Hi guys, I'm doing some tests to better understand common bottlenecks on modern GPUs.
I'm taking a look at the valuable Sebastian Aaltonen's performance test tool (https://github.com/sebbbi/perftest).
What I'm try to understand is how those numbers relate with theoretical GPU texture fill-rate throughput.
The first thing I'm having some trouble to understand is how the nominal texture fill-rate should be computed, since usually is just:
Texture Rate = Clock Rate * TMUs.
However, taking as an example the AMD Radeon RX 5700 XT, which is a well documented GPU, this number doesn't match with what I'm reading in RDNA architecture presentation (https://www.amd.com/system/files/documents/rdna-whitepaper.pdf).
The paper states: "[...] the texture mapping unit, which can perform filtering for up to eight texture addresses per clock – again twice the throughput of the prior generation. For each address, the TMU will sample the four nearest neighbors, decompress the data, and perform interpolation.
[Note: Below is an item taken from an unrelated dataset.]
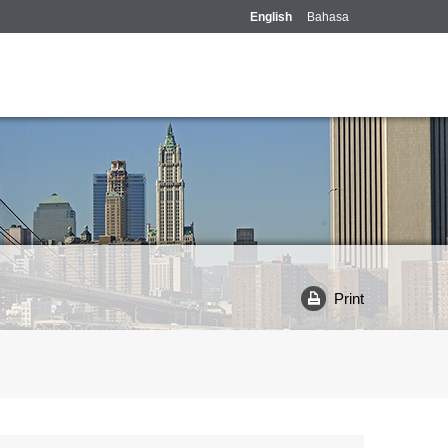
English
Bahasa
Print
The final texel value is passed back to the SIMD via then response bus".
So from this statement I would say that each TMU can perform up to 8 bilinears samples per clock.
So if we take the number of TMUs listed in the GPU specs (https://www.techpowerup.com/gpu-specs/radeon-rx-5700-xt.c3339), which are 160, it seems legit to compute the texture fill rate as follow:
Texture Rate: 1905 MHz x 160 TMU x 8 (sample/clock) = 2.438 TTexel/s.
But this is clearly not the number provided by AMD which is just 304.8 GTexel/s (1905 MHz x 160 TMU).
A second question is related to the performance test itself.
The performance test mentioned above runs 1024x1024 CS threads, each one reading 256 elements from a different type of buffer, this whole operation is repeated 30 times for a total number of 8 billions reads.
The total time of those reads is collected via GPU queries.
On the RX 5700 XT the random RGBA8 buffer read takes 12.617 ms, which is roughly 332 reads/clock.
Does anyone have any idea how this number could be inferred from the nominal GPU specs and architecture?